§ Requirement
Your answer should be the records, copied exactly, with the pictures removed.

§ Records supplied
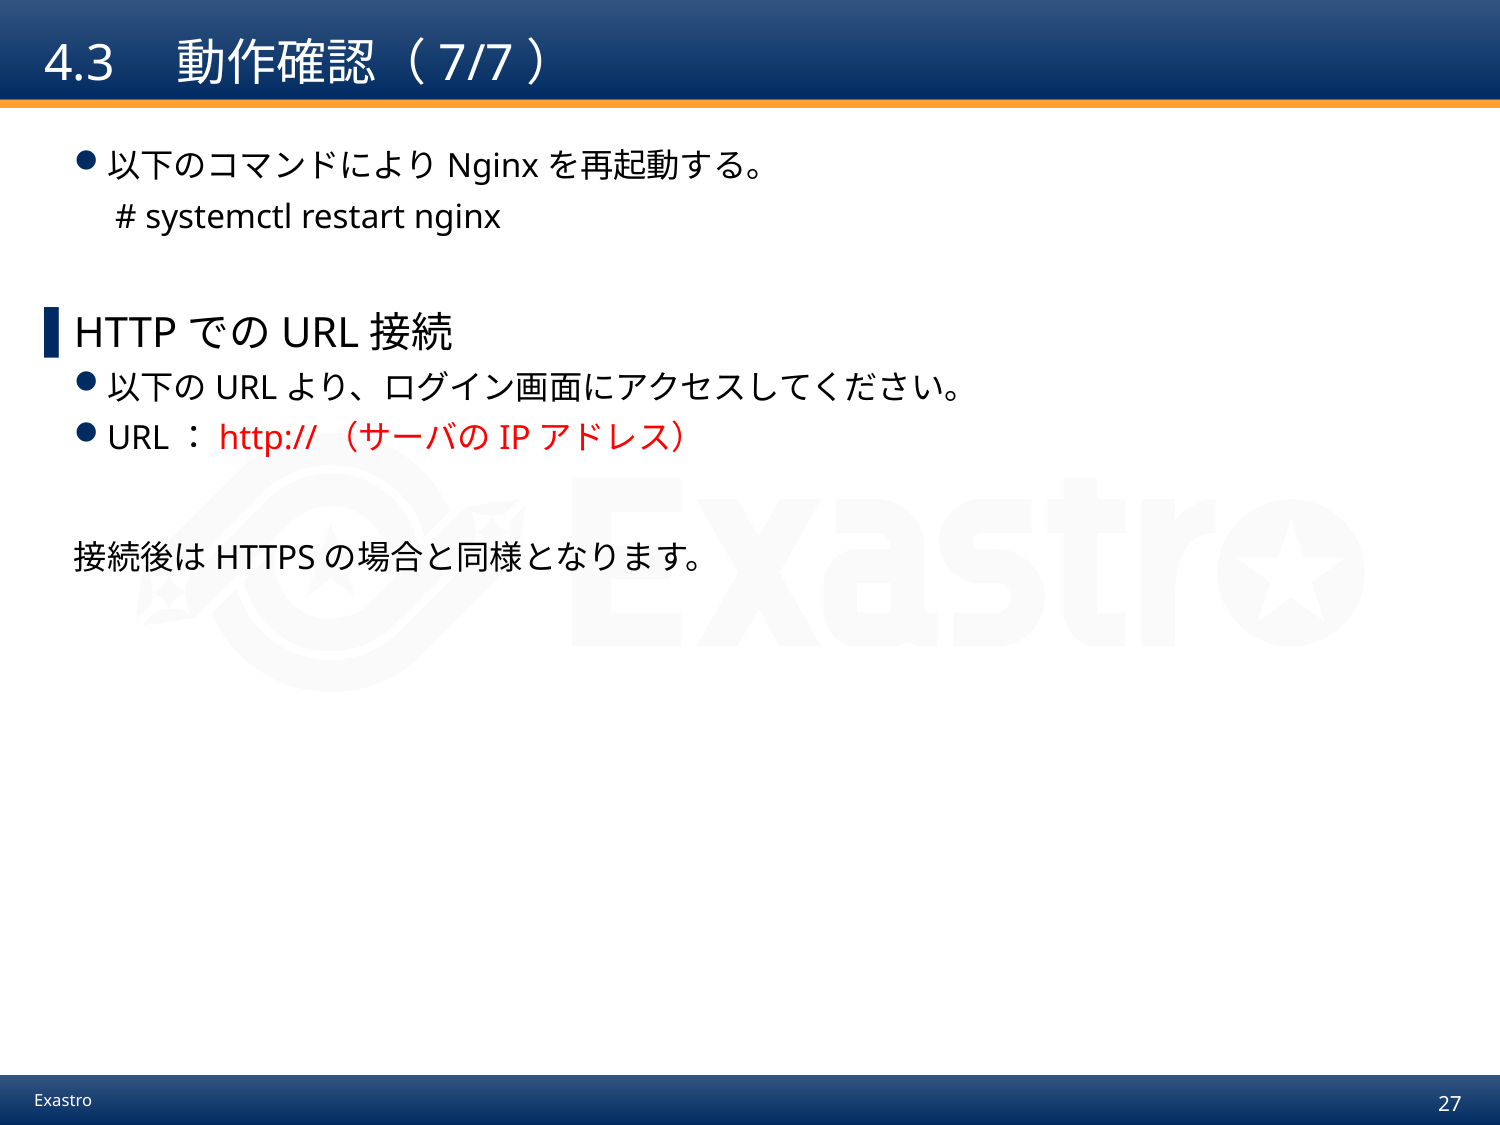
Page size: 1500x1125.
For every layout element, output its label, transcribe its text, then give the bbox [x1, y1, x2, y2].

picture [0, 0, 1500, 1125]
title 4.3 動作確認（7/7） [29, 18, 1471, 96]
list 以下のコマンドによりNginxを再起動する。 # systemctl restart nginx HTTPでのURL接続 以下のURLより、ログイン画面にアクセスしてください。 URL：http://（サーバのIPアドレス） 接続後はHTTPSの場合と同様となります。 [29, 137, 1471, 1059]
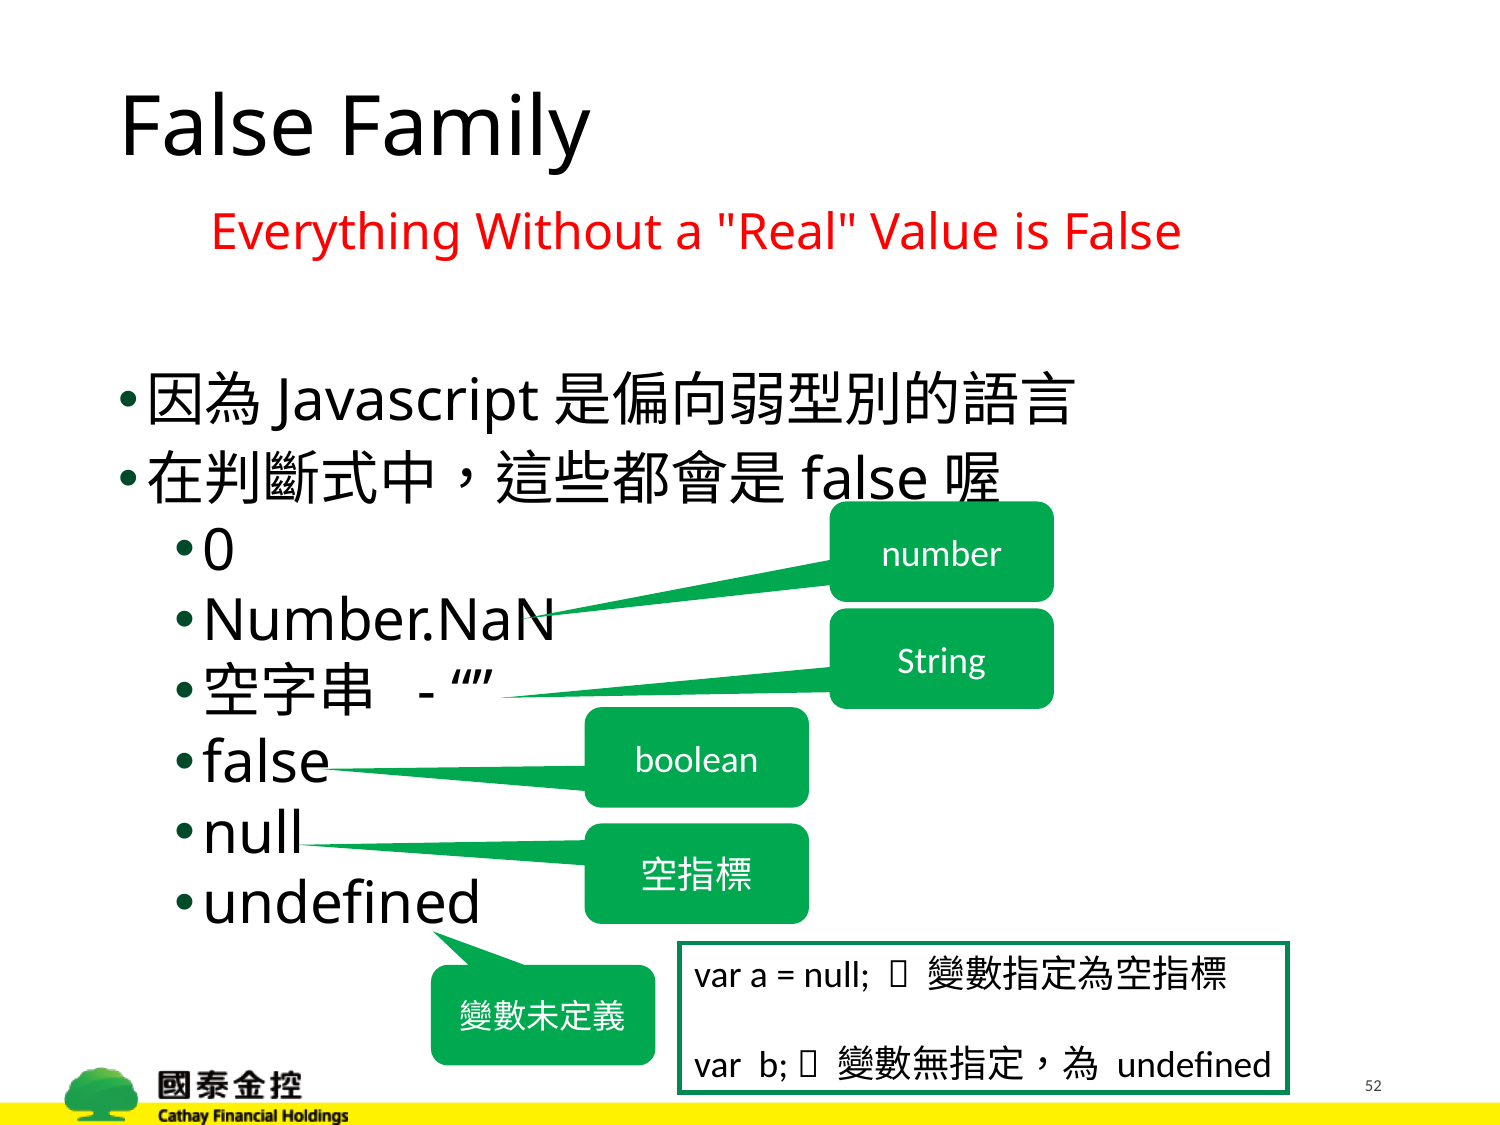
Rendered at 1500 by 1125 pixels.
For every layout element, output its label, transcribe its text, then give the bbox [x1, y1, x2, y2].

text_box Everything Without a "Real" Value is False [196, 191, 1198, 267]
text_box boolean [319, 706, 811, 809]
text_box 變數未定義 [429, 930, 657, 1067]
text_box 空指標 [296, 822, 811, 926]
list 因為Javascript是偏向弱型別的語言 在判斷式中，這些都會是false喔 0 Number.NaN 空字串 - “” false null undefined [103, 363, 1397, 983]
text_box var a = null;  變數指定為空指標 var b;  變數無指定，為 undefined [678, 942, 1288, 1094]
picture [64, 1067, 348, 1125]
title False Family [103, 59, 1397, 197]
text_box String [500, 607, 1055, 710]
text_box number [521, 500, 1055, 620]
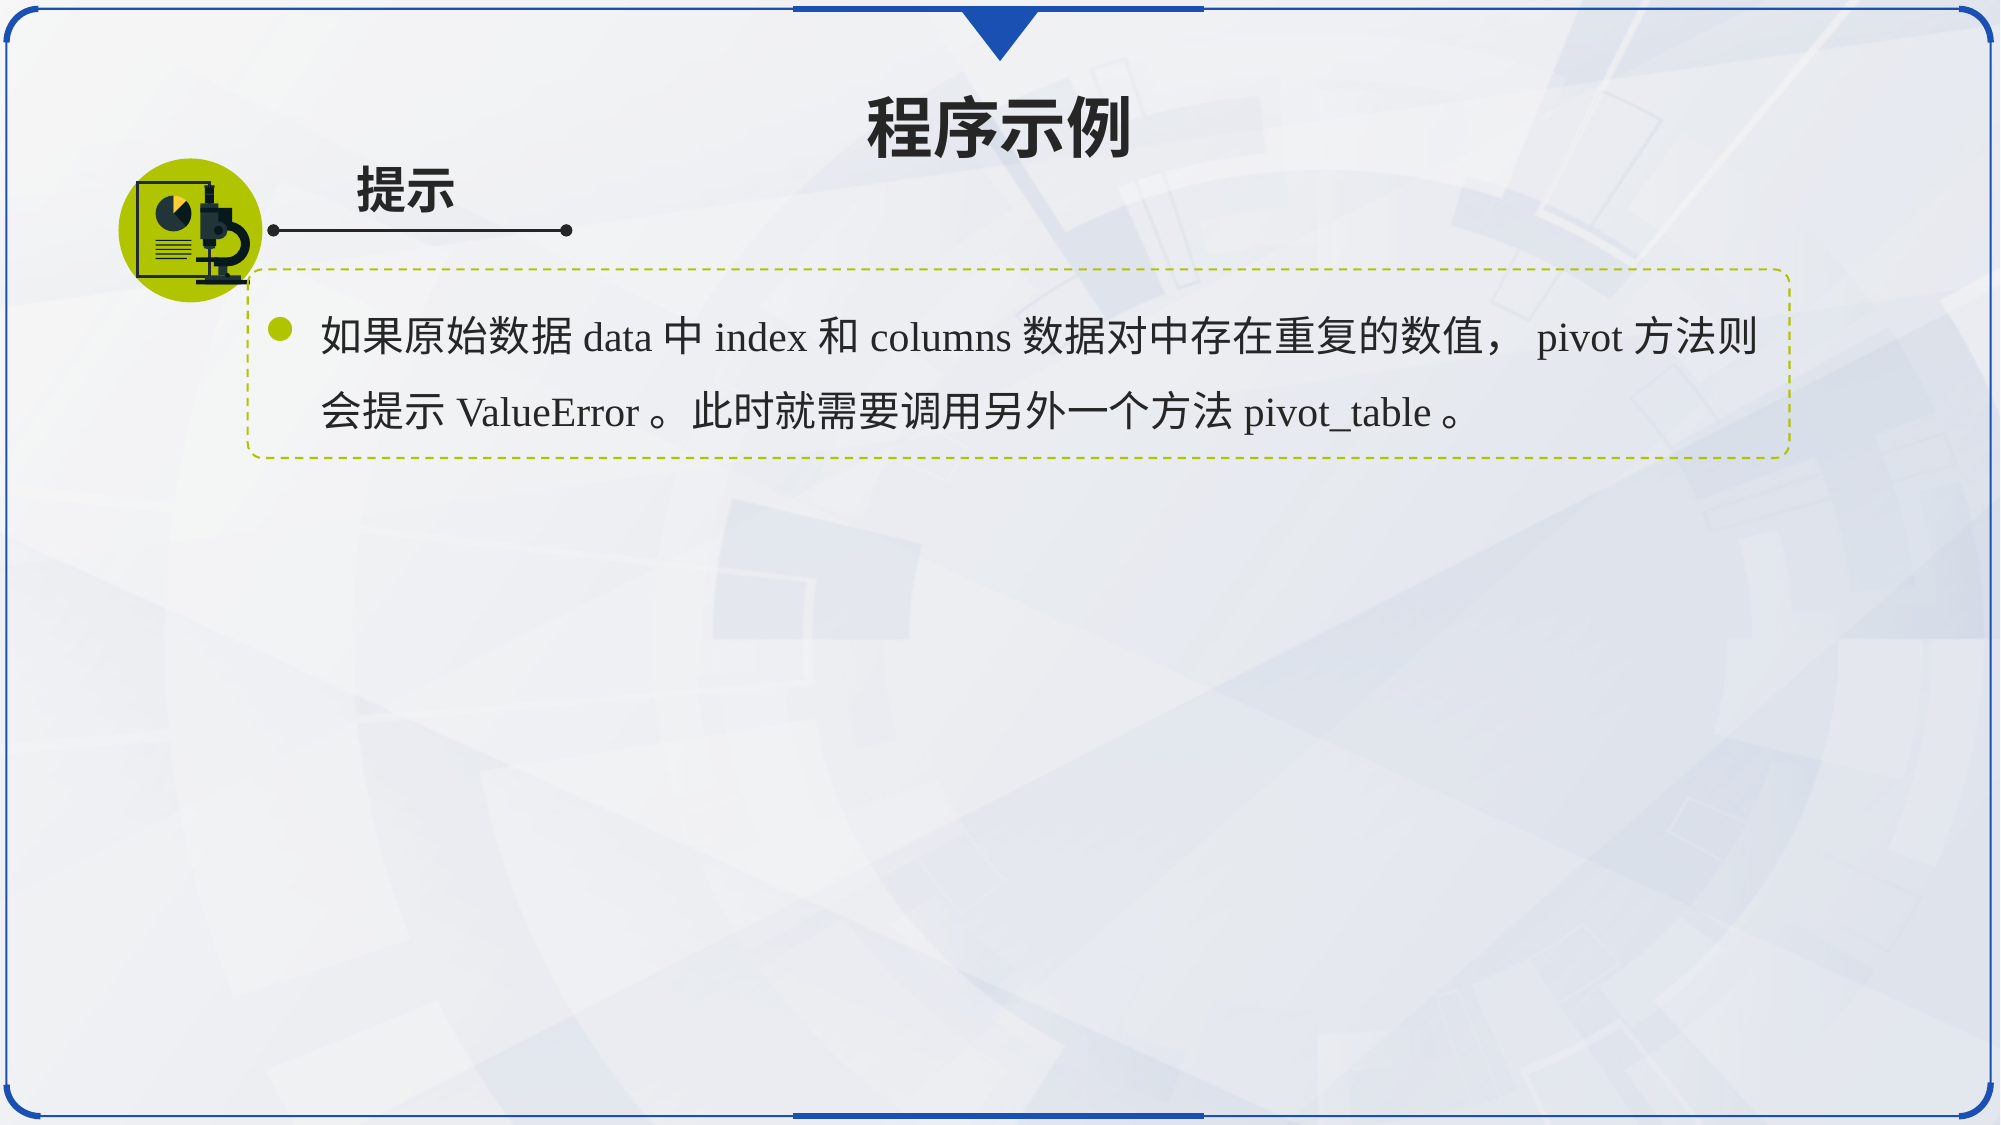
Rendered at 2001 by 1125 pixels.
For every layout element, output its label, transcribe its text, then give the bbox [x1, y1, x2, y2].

text_box result = data.pivot(index=None, columns=None, values=None,…) [0, 0, 2001, 1125]
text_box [118, 158, 263, 303]
text_box 程序示例 [851, 78, 1149, 173]
text_box [246, 268, 1791, 460]
text_box 提示 [242, 151, 571, 227]
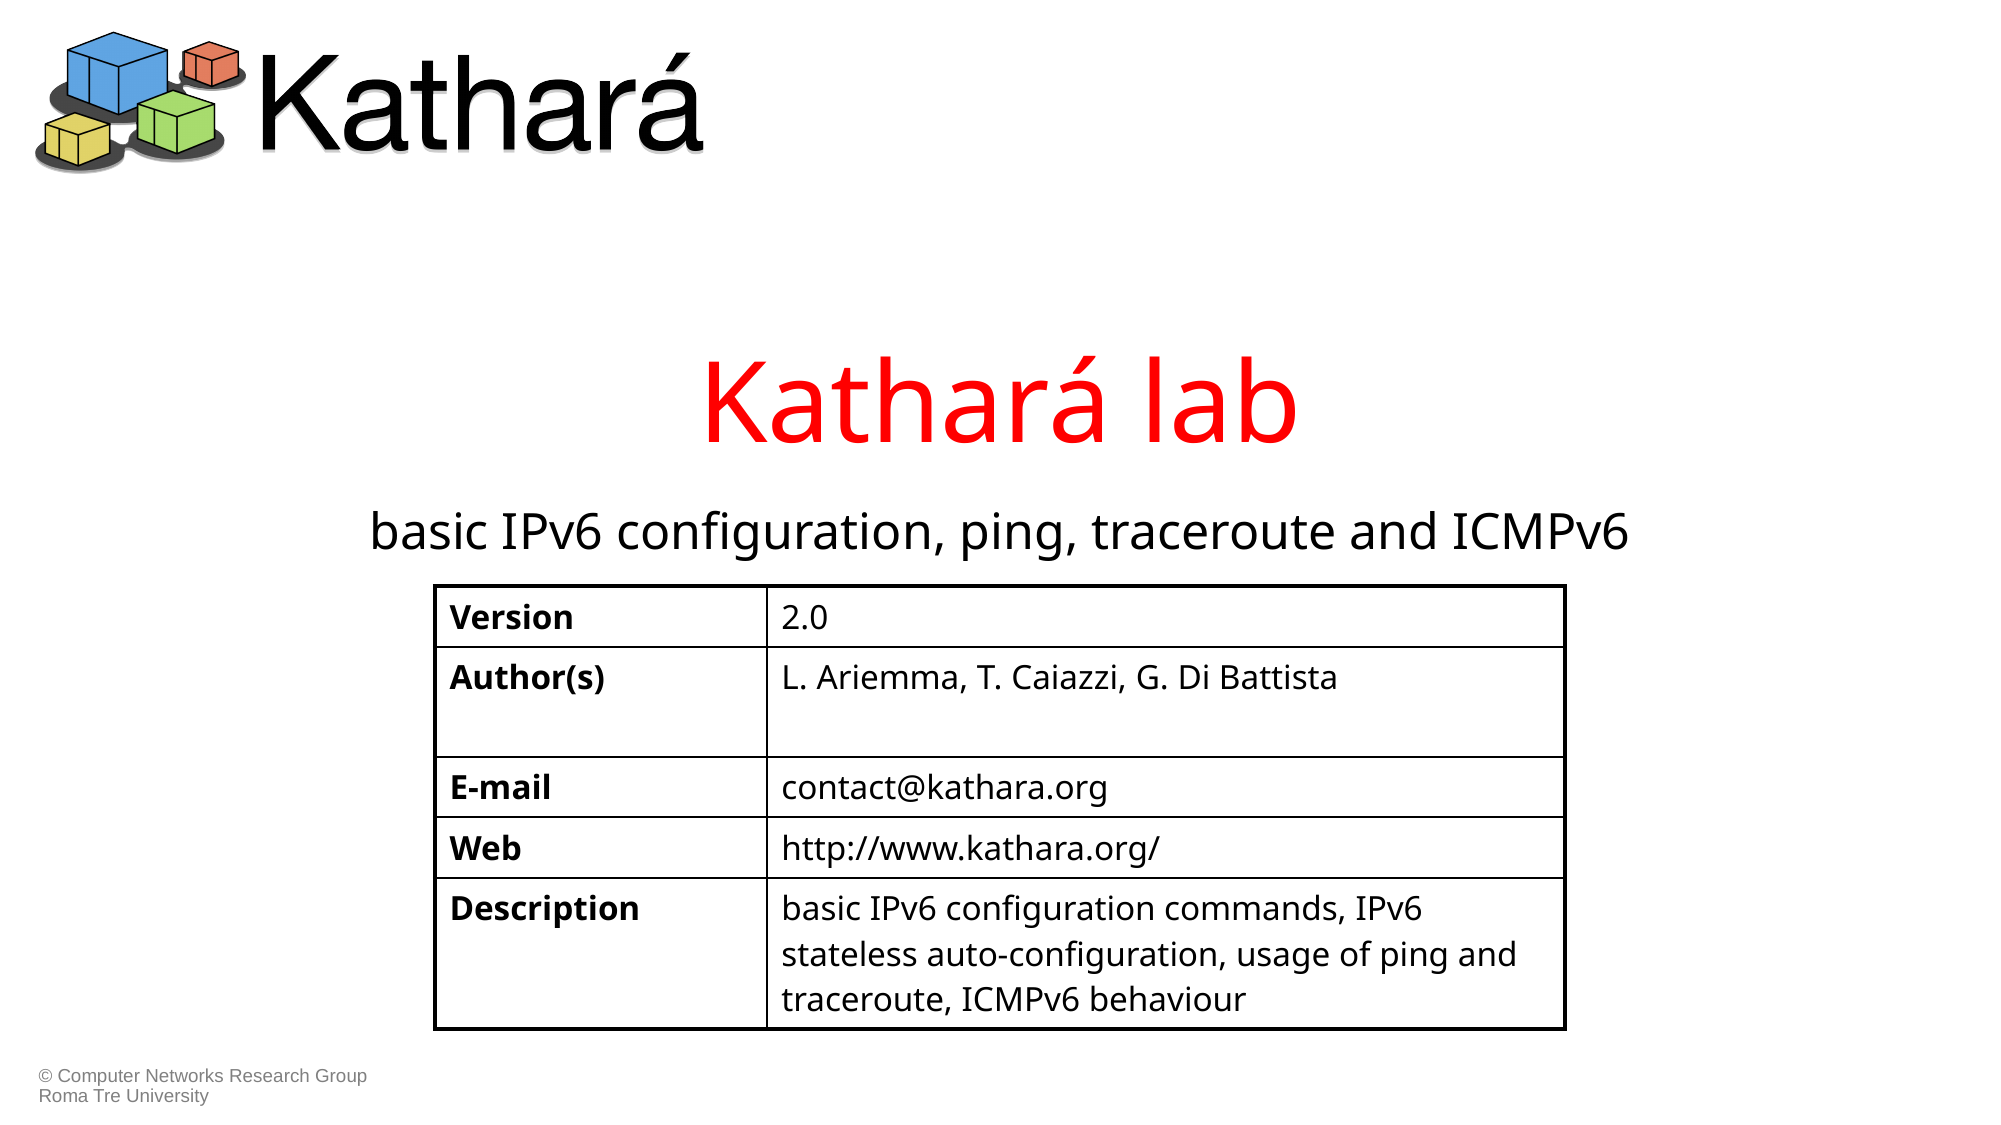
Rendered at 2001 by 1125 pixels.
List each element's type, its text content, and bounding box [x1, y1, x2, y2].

table_header 2.0 [768, 588, 1563, 646]
table_cell L. Ariemma, T. Caiazzi, G. Di Battista [768, 648, 1563, 756]
table_cell E-mail [437, 758, 766, 816]
table_cell Description [437, 879, 766, 1027]
table_cell contact@kathara.org [768, 758, 1563, 816]
table_header Version [437, 588, 766, 646]
table_cell Web [437, 818, 766, 877]
table_cell basic IPv6 configuration commands, IPv6 stateless auto-configuration, usage of ping and traceroute, ICMPv6 behaviour [768, 879, 1563, 1027]
subtitle basic IPv6 configuration, ping, traceroute and ICMPv6 [300, 491, 1700, 606]
title Kathará lab [150, 326, 1850, 469]
picture [24, 24, 720, 180]
table_cell http://www.kathara.org/ [768, 818, 1563, 877]
table_cell Author(s) [437, 648, 766, 756]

§ Task answer
Page size: 1500x1125.
For every layout element, output its label, transcribe its text, then give the bbox [x1, y1, x2, y2].

picture [0, 0, 1500, 1125]
title 4.3 動作確認（7/7） [29, 18, 1471, 96]
list 以下のコマンドによりNginxを再起動する。 # systemctl restart nginx HTTPでのURL接続 以下のURLより、ログイン画面にアクセスしてください。 URL：http://（サーバのIPアドレス） 接続後はHTTPSの場合と同様となります。 [29, 137, 1471, 1059]
Rendered at 1500 by 1125 pixels.
For every layout element, output its label, transcribe its text, then give the bbox [x1, y1, x2, y2].

text_box Everything Without a "Real" Value is False [196, 191, 1198, 267]
text_box boolean [319, 706, 811, 809]
text_box 變數未定義 [429, 930, 657, 1067]
text_box 空指標 [296, 822, 811, 926]
list 因為Javascript是偏向弱型別的語言 在判斷式中，這些都會是false喔 0 Number.NaN 空字串 - “” false null undefined [103, 363, 1397, 983]
text_box var a = null;  變數指定為空指標 var b;  變數無指定，為 undefined [678, 942, 1288, 1094]
picture [64, 1067, 348, 1125]
title False Family [103, 59, 1397, 197]
text_box String [500, 607, 1055, 710]
text_box number [521, 500, 1055, 620]
Rendered at 2001 by 1125 pixels.
For every layout element, output its label, transcribe its text, then give the bbox [x1, y1, x2, y2].

text_box result = data.pivot(index=None, columns=None, values=None,…) [0, 0, 2001, 1125]
text_box [118, 158, 263, 303]
text_box 程序示例 [851, 78, 1149, 173]
text_box [246, 268, 1791, 460]
text_box 提示 [242, 151, 571, 227]
Rendered at 2001 by 1125 pixels.
List each element's type, its text content, and bounding box [x1, y1, x2, y2].

table_header 2.0 [768, 588, 1563, 646]
table_cell L. Ariemma, T. Caiazzi, G. Di Battista [768, 648, 1563, 756]
table_cell E-mail [437, 758, 766, 816]
table_cell Description [437, 879, 766, 1027]
table_cell contact@kathara.org [768, 758, 1563, 816]
table_header Version [437, 588, 766, 646]
table_cell Web [437, 818, 766, 877]
table_cell basic IPv6 configuration commands, IPv6 stateless auto-configuration, usage of ping and traceroute, ICMPv6 behaviour [768, 879, 1563, 1027]
subtitle basic IPv6 configuration, ping, traceroute and ICMPv6 [300, 491, 1700, 606]
title Kathará lab [150, 326, 1850, 469]
picture [24, 24, 720, 180]
table_cell http://www.kathara.org/ [768, 818, 1563, 877]
table_cell Author(s) [437, 648, 766, 756]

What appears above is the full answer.